£23bn late payment crisis deepens through lockdown

£23bn late payment crisis deepens through lockdown

The UK’s largest business group is calling on policymakers and big corporations to bring a debilitating late payment crisis to an end as the business community looks to emerge from the current recession.

The majority of small businesses (62%) have been subject to late or frozen payments in the wake of the COVID-19 outbreak, according to FSB’s latest study of more than 4,000 firms.

Its new report, ‘Late Again: how the coronavirus pandemic is impacting payment terms for small firms’, shows that only one in ten (10%) small businesses have agreed changes to payment terms with clients, meaning the vast majority of this fresh wave of poor practice has not been formally signed-off by creditors or debtors.

The study shows that – despite concerted efforts by government at all levels to improve procurement practices, efforts that were accelerated following Carillion’s collapse – there is no discernible difference in late payment activity between public and private sector supply chains.

Around two thirds (65%) of small businesses that supply to other businesses have suffered late or frozen payments. An almost identical number (63%) of firms in public sector supply chains have experienced the same treatment. Small firms in the wholesale (71%), legal and accounting (62%) and advertising and marketing sectors (62%) have been hardest hit in this regard.

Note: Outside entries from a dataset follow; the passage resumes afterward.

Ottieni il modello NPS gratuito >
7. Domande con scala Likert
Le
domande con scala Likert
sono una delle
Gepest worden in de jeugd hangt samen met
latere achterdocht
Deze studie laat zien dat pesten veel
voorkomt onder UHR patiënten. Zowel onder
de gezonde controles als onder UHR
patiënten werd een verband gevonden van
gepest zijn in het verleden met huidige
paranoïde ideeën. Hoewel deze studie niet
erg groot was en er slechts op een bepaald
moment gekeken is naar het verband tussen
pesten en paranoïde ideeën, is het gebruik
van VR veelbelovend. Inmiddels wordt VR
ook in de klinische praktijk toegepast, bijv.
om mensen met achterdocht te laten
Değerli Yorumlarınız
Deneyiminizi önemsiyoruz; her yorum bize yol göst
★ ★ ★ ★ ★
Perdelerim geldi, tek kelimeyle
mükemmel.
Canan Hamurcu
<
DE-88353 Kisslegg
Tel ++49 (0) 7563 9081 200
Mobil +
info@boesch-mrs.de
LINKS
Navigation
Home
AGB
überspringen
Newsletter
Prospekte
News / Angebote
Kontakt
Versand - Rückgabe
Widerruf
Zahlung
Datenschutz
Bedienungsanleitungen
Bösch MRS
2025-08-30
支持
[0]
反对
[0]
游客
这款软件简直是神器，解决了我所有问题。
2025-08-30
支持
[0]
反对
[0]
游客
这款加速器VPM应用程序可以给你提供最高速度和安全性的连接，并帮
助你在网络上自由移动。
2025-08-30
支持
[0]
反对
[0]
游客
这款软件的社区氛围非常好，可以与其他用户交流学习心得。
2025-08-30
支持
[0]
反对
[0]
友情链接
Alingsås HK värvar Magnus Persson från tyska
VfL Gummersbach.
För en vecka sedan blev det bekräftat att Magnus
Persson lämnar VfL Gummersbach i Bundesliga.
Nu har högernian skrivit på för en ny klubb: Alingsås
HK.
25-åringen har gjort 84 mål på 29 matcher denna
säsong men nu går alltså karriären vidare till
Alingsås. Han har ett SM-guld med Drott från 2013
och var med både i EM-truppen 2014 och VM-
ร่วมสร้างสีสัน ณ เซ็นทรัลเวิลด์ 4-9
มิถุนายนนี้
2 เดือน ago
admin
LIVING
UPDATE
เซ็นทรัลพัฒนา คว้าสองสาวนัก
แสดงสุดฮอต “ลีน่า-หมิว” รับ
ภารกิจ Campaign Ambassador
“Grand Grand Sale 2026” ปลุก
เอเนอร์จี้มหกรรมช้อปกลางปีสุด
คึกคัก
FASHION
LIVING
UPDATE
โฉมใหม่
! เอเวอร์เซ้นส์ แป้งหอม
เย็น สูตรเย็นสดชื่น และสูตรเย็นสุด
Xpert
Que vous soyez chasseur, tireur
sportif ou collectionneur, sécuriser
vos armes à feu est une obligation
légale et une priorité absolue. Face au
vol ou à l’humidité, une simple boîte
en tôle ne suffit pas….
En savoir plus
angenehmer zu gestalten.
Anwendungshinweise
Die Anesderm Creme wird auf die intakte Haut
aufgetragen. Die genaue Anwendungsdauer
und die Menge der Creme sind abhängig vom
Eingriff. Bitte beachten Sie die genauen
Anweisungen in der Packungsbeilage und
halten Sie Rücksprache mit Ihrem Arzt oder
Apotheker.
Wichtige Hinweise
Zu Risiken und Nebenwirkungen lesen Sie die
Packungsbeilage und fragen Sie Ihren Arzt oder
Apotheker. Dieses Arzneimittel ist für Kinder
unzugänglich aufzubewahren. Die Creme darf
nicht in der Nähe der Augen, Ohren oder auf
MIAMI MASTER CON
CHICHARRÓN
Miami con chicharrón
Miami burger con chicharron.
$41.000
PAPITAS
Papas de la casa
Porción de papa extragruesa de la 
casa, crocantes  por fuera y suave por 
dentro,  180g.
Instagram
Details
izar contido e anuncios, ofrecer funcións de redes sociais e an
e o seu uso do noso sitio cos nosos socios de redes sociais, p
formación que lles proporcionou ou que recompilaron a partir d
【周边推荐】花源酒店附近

The latest Pay.UK data show that the sum of late payments due across the country rose 80% to £23.4bn at the end of last year.

Speaking in the Lords on behalf of the Government last week, Baroness Bloomfield stated: “I accept that publishing reform proposals is taking longer than originally hoped… as soon as we can we will address this issue at pace.” The Government originally put forward a raft of late payment reforms in June 2019.

In the study, FSB calls on policymakers to:

– Make any big corporation that receives state or Bank of England-backed finance to help it through the current recession sign a supplier charter committing it to payment of small firms within 30 days without exception, while working with the BoE to shore-up supply chain finance and ensure said finance is used to pay small businesses swiftly.

– Give the Small Business Commissioner additional powers to investigate and fine repeat late payment offenders and make 30 days the standard definition of prompt payment as set out in the Prompt Payment Code.

– Establish a centralised relief pot for small firms within government supply chains that have seen payments frozen and, over the long-term, work to ensure 95 per cent of public sector invoices are paid within 30 days.

– Only hand work to Tier 1 contractors if bidders can demonstrate full compliance with the Prompt Payment Code or, failing that, establish Project Bank Accounts.

– Amend Financial Reporting Council guidance or legislate to force Audit Committees to appoint a dedicated non-executive director with responsibility for reporting on payment practices within annual reports.

FSB National Chairman Mike Cherry said: “Before the COVID-19 outbreak struck, many small firms were already under immense financial pressure because of late payments.

“With cashflow drying up as the lockdown took hold, this situation has worsened. Sadly, some unscrupulous corporations are trying to inoculate themselves from the impacts of COVID-19 by withholding payments, or even freezing them, at the expense of small businesses.

“Cash is still very much king for small firms, and withholding it has pushed many to the brink at a time when they’re at their most vulnerable. Our endemic culture of treating small businesses as free credit lines against their will must be brought to an end.

“Worryingly, this behaviour isn’t just confined to the private sector: late payment is equally prevalent within government supply chains.

“If the small firms that make-up 99% of our business community are to play the fundamental role we need them to in ending this recession, this behaviour must stop. The Government promised to act a year ago. Time is running out – we need to see delivery.”